Text shown>
☆ ☆ ☆

Re: [PATCH v3 net-next] udp: remove busylock and add per NUMA queues

All of lore.kernel.org
 help / color / mirror / Atom feed

From: Willem de Bruijn <willemdebruijn.kernel@gmail.com>
To: Eric Dumazet <edumazet@google.com>,
	 "David S . Miller" <davem@davemloft.net>,
	 Jakub Kicinski <kuba@kernel.org>,
	 Paolo Abeni <pabeni@redhat.com>
Cc: Simon Horman <horms@kernel.org>,
	 Willem de Bruijn <willemb@google.com>,
	 Kuniyuki Iwashima <kuniyu@google.com>,
	 netdev@vger.kernel.org,  eric.dumazet@gmail.com,
	 Eric Dumazet <edumazet@google.com>
Subject: Re: [PATCH v3 net-next] udp: remove busylock and add per NUMA queues
Date: Sun, 21 Sep 2025 22:21:03 -0400	[thread overview]
Message-ID: <willemdebruijn.kernel.1fae2e81b156b@gmail.com> (raw)

☆ ☆ ☆

Data below>

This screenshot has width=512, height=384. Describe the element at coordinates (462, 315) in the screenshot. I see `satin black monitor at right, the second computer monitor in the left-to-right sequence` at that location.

☆ ☆ ☆

Work order 1> According to the header of the UDP patch reply, who sent the message?
Work order 2> Pick up the UDP patch reply after its last line and carry it forward.
The listing is separate material from the UDP patch reply.

Final answer 1> Willem de Bruijn

Final answer 2>
In-Reply-To: <20250921095802.875191-1-edumazet@google.com>

Eric Dumazet wrote:
> busylock was protecting UDP sockets against packet floods,
> but unfortunately was not protecting the host itself.
> 
> Under stress, many cpus could spin while acquiring the busylock,
> and NIC had to drop packets. Or packets would be dropped
> in cpu backlog if RPS/RFS were in place.
> 
> This patch replaces the busylock by intermediate
> lockless queues. (One queue per NUMA node).
> 
> This means that fewer number of cpus have to acquire
> the UDP receive queue lock.
> 
> Most of the cpus can either:
> - immediately drop the packet.
> - or queue it in their NUMA aware lockless queue.
> 
> Then one of the cpu is chosen to process this lockless queue
> in a batch.
> 
> The batch only contains packets that were cooked on the same
> NUMA node, thus with very limited latency impact.
> 
> Tested:
> 
> DDOS targeting a victim UDP socket, on a platform with 6 NUMA nodes
> (Intel(R) Xeon(R) 6985P-C)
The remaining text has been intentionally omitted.